Çünkü kıvam O’nda zirveleşmişti ve etrafındaki insanları da birer kıvam kahramanı hâline getirmişti.

Nebiyy-i Ekrem Efendimiz (sallallahu aleyhi ve sellem) yaşadığı dönemde öyle kudsî bir topluluk meydana getirmişti ki onların hedefinde sadece ihlâs, Allah rızası ve Allah’a kavuşma aşkı vardı. Öyle ki sinesinden bir mızrak yiyip yere yığılan sahabenin ağzından, “Kabe’nin Rabbine yemin ederim ki kazandım.” ifadesi dökülüyordu. Bir diğeri, Resulullah’ı koruyabilmek için iki kolunu da kaybettikten sonra kılıç darbelerine karşı bu sefer başını kalkan yapıyordu. Onlar ölümü gülerek karşılıyor, Allah yolunda öldürülmeyi gerçek kurtuluşa erme olarak görüyorlardı. İşte bu bir kıvam meselesidir.

Kıvamı Elde Etmenin Yolları

Sahabe-i kiramı dikey olarak yükselten ve birer kıvam kahramanı hâline getiren önemli dinamikler vardı. En başta onlar, İnsanlığın İftihar Tablosu’yla (sallallahu aleyhi ve sellem) aynı atmosferi paylaşıyor ve O’nun boyasıyla boyanıyor, insibağ-ı nebeviye mazhar oluyorlardı. İkinci olarak, ardı ardına Kur’ân âyetleri nazil oluyor ve onlar da bu vahiy sağanağı altında arınıyorlardı. Kendi aralarında geçen konuşmalarla, cereyan eden olaylarla, hatta içlerinden geçirdikleri bir kısım düşüncelerle ilgili doğrudan âyetler nazil oluyor ve onlara yol gösteriyordu.

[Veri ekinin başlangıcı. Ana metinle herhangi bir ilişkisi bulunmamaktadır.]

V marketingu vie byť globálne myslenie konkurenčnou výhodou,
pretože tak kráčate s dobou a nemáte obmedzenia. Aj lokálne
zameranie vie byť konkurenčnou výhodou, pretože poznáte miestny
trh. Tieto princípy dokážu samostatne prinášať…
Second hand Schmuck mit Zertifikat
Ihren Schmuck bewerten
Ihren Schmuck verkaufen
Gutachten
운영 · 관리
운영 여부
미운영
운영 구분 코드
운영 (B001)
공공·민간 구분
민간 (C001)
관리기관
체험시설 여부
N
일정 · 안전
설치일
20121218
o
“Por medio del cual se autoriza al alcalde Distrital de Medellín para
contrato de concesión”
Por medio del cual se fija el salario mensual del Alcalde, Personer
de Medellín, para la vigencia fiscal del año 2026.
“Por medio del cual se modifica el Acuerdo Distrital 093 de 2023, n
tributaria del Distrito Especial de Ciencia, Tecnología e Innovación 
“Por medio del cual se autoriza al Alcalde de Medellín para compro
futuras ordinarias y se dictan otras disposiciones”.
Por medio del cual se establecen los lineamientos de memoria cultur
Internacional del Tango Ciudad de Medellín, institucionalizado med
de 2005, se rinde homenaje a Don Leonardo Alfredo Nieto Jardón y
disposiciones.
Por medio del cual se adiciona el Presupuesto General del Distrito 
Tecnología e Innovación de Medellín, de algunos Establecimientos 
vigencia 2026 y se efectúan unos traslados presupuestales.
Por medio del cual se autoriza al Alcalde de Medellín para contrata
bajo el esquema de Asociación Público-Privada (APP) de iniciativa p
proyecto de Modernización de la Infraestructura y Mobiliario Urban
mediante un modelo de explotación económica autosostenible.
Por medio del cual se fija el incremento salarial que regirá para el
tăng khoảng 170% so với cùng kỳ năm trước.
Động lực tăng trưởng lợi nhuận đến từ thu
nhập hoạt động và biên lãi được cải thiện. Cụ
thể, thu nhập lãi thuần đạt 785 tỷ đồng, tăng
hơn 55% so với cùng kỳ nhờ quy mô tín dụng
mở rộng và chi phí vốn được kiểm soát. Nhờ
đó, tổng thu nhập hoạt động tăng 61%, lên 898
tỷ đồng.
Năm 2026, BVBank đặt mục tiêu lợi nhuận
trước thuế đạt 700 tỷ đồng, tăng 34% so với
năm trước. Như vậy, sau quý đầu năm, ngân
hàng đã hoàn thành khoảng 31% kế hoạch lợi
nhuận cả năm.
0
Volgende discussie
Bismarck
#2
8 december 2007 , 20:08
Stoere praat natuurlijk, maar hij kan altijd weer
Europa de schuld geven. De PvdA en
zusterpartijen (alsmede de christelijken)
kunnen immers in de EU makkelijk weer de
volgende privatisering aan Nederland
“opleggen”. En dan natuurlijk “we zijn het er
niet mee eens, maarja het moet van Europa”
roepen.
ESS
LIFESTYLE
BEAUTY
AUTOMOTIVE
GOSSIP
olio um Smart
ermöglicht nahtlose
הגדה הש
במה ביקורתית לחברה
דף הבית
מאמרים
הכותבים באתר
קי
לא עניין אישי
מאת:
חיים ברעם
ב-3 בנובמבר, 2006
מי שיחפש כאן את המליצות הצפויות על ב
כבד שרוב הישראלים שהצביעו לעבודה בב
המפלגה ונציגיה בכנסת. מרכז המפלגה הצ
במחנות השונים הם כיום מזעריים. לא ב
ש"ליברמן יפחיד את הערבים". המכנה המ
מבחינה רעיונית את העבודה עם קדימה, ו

Yani sürekli vahyin gözetimi altında bir hayat yaşıyorlardı. Üçüncüsü de bekledikleri, ümit ettikleri ve ulaşmak istedikleri her şeyi Kur’ân’ın araladığı kapılardan görmesini biliyorlardı. Bütün bunlar onlarda öyle bir iman hâsıl ediyor, öyle bir metafizik gerilim oluşturuyordu ki maruz kaldıkları sıkıntı ve felaketler karşısında sarsılmıyor, bildikleri yolda hiç tereddüt etmeden yürümeye devam ediyor ve en kötü görünen hadiselerin bile yüzüne gülmeyi biliyorlardı.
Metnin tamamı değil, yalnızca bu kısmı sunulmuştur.